Anyone who triggers that metric is inherently a subscription customer, so you don’t have to filter out non-subscription-customers.
Email Content
You have a limited window (5 days) to do this, so I’d stick to 2-3 emails.
The first email reminds them of and hypes up their upcoming order.
Reinforce their decision to stay subscribed (benefits of the product itself and of recurring delivery) and show their items.
Then, recommend a few add-ons to throw in their box before their card’s charged. Give them a “Send Now” option — some might want their order sooner, and sooner orders = better cash flows.
You can remind them about their ability to edit, pause, etc…
But that’s not necessary.
It’s an “objection” not worth putting in their mind. They’ll figure it out or ask if they want to.
The second email is mostly the same and should send 3-4 days later, but with a “quick reminder” angle.

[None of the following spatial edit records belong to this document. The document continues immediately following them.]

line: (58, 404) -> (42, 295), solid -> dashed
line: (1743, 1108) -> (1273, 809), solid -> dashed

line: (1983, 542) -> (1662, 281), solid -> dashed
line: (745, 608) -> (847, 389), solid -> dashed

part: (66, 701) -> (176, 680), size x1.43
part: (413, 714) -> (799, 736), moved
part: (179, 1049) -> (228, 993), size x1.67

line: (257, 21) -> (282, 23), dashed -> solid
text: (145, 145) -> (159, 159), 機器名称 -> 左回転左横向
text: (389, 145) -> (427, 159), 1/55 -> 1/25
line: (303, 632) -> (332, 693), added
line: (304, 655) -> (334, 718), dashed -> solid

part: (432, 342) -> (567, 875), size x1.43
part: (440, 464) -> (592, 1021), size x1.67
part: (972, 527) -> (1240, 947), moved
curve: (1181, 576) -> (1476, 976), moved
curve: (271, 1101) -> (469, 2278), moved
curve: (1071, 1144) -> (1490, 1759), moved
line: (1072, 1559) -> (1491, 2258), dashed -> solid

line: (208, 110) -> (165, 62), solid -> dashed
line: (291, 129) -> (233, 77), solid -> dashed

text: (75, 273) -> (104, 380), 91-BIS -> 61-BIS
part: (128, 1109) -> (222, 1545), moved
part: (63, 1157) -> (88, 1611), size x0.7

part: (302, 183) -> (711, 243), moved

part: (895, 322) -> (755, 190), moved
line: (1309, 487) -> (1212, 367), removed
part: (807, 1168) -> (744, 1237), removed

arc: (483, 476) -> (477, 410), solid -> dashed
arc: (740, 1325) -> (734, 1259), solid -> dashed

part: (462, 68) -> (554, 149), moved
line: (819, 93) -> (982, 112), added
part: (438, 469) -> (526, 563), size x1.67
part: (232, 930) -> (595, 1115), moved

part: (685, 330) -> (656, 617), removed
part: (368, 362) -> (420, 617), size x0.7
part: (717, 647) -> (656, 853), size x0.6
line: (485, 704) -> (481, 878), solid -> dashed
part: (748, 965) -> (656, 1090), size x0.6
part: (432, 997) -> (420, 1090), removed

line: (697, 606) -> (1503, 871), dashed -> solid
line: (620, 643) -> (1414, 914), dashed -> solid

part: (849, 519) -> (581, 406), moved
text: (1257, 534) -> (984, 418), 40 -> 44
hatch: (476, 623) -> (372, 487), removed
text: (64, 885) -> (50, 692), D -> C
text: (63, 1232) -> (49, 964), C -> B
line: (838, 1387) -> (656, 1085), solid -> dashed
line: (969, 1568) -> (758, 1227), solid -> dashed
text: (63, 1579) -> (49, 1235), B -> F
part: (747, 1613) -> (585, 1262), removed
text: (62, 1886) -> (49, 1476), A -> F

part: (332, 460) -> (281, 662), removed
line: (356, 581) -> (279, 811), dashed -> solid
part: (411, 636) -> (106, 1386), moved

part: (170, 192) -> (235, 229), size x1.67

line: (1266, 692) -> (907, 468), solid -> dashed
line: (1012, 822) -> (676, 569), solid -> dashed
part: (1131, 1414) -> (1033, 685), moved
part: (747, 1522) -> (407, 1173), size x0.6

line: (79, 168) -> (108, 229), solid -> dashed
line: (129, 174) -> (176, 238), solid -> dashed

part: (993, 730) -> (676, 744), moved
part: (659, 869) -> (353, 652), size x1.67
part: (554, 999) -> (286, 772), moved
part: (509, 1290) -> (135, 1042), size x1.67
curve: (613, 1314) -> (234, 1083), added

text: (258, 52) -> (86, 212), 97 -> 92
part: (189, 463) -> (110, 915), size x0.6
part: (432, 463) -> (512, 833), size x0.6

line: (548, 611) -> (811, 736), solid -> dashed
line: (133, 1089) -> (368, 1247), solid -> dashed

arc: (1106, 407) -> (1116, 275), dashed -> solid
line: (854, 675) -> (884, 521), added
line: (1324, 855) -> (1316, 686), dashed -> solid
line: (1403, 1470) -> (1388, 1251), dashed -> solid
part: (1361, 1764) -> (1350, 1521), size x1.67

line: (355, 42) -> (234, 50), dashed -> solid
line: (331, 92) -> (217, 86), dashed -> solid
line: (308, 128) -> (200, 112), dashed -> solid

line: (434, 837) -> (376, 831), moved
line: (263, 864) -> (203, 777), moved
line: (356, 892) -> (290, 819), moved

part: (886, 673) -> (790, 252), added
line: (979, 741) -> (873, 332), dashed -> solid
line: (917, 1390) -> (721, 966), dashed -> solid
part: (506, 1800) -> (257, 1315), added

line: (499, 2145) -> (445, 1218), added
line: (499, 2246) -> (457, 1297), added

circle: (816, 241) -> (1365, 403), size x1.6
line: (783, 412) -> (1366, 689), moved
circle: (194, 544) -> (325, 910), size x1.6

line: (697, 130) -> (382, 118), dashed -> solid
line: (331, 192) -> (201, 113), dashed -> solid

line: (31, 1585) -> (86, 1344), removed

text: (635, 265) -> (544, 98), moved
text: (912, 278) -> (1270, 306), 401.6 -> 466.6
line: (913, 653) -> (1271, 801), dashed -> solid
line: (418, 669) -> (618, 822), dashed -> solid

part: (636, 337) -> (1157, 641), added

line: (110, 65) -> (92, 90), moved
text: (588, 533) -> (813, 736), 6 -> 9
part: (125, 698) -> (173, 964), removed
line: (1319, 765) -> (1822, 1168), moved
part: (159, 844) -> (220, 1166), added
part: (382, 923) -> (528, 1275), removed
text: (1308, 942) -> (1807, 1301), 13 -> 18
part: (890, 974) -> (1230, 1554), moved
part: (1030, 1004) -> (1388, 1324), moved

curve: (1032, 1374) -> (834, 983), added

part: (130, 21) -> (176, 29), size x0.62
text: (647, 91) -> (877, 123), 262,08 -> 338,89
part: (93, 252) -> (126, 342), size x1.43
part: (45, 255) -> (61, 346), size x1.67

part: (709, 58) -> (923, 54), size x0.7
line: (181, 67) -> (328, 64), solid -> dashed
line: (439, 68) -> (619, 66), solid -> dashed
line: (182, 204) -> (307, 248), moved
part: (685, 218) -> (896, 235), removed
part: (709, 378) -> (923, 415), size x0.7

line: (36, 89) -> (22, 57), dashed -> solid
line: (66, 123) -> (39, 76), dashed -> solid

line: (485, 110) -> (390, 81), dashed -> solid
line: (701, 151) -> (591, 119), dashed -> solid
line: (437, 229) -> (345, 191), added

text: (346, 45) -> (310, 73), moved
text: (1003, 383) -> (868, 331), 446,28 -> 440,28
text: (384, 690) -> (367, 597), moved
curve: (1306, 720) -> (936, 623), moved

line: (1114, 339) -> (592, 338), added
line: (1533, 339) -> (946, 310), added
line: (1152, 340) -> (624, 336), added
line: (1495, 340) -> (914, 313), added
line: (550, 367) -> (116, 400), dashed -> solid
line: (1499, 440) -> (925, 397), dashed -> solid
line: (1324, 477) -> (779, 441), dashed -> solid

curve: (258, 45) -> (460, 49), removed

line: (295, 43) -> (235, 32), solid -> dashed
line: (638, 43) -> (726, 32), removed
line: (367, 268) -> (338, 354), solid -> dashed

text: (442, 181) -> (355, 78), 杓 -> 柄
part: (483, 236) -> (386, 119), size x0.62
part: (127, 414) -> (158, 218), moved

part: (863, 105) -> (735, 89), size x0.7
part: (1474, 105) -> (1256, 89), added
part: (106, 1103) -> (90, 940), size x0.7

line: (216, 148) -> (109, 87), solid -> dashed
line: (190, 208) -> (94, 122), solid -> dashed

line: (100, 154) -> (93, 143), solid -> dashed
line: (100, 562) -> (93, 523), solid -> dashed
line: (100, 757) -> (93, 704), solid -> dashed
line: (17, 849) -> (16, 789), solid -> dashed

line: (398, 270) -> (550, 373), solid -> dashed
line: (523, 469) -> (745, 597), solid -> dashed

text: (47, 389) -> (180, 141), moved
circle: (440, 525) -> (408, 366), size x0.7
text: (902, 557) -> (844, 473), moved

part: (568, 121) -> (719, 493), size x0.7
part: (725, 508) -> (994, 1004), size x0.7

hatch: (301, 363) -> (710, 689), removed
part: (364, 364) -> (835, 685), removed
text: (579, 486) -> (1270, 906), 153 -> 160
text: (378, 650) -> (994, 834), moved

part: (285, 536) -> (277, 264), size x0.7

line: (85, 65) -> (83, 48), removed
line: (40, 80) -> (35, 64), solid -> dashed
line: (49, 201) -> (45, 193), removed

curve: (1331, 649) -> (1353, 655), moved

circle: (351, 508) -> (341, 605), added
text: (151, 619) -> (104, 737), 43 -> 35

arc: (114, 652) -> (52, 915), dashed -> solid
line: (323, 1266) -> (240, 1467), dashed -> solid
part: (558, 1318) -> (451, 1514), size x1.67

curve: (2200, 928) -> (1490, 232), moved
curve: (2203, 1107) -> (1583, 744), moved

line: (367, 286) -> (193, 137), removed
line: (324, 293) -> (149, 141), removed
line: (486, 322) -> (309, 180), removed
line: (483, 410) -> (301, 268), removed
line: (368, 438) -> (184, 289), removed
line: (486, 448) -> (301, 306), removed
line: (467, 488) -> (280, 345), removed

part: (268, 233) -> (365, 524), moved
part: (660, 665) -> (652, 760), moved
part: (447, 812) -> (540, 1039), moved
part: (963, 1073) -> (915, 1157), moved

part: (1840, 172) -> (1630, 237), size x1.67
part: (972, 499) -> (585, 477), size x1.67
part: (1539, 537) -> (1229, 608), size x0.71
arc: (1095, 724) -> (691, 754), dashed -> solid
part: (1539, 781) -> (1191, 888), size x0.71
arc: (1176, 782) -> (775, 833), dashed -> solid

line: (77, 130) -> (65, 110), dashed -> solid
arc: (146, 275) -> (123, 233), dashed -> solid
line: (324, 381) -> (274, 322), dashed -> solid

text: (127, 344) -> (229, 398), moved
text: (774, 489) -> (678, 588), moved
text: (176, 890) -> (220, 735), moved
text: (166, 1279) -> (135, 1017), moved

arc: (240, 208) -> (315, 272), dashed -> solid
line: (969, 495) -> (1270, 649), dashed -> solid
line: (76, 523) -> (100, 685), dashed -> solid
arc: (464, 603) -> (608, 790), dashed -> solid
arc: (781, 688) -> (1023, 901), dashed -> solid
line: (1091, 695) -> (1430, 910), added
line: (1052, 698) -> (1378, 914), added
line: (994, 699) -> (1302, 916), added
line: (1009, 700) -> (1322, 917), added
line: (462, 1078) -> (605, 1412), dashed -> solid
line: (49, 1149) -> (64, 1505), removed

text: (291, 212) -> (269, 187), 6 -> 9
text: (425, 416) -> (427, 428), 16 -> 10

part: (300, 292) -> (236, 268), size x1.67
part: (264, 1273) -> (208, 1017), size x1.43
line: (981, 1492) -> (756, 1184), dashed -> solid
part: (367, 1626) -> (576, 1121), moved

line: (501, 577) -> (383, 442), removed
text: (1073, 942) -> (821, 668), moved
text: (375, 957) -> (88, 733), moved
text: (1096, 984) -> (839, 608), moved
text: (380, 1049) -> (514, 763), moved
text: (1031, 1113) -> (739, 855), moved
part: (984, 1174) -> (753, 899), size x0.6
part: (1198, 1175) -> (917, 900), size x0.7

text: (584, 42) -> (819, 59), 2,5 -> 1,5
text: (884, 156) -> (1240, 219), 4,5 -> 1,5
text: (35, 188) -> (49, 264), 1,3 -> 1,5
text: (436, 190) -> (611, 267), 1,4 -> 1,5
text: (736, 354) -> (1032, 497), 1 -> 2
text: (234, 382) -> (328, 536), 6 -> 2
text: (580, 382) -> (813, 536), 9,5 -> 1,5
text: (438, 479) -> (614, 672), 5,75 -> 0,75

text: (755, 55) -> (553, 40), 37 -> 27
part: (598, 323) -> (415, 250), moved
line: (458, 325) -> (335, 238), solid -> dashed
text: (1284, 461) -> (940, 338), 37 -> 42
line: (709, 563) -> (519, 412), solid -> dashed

No need to overload the customer here. This isn’t a big-time sales-heavy flow. The aim’s to be helpful, with those add-ons being part of the helpfulness.
Segmentation
Start with a generalized version. Since this is NOT the highest-volume flow, that serves you well for a while.
This is especially true if you’re still striving for $1 million annual revenue.
Once you’re past $1 million and aiming higher, however, personalization in this flow becomes a bigger lever.
This is when it’s time to filter by category.
For example, a supplement brand might sell weight loss and muscle gain supplements.
Its “Weight Loss Renewal Reminder Flow” would filter anyone whose order contains muscle gain.
If the order contains both, they might get a combo renewal reminder.
I recommend making a general flow first that sends to everyone.
Then, create category-specific flows.
After that, edit the general one so it becomes a combo renewal reminder (only sends to people with multiple categories).
Leverage (And Serve) Your Recurring Customer Base
Getting subscription customers is a great start. But they’re only valuable so long as you keep them — and the Subscription Renewal Flow handles that.
Not only does it reinforce the customer’s subscription as a great choice…
It lets you upsell add-ons when they’re in a prime psychological state to spend.
The best part is it’s short and sweet. 2-3 relatively short emails, perhaps with a recommended product block, and set that thing live.
Go build yours now (or ask me for help). The sooner you do so, the more customers you’ll maintain and the higher your revenue could climb.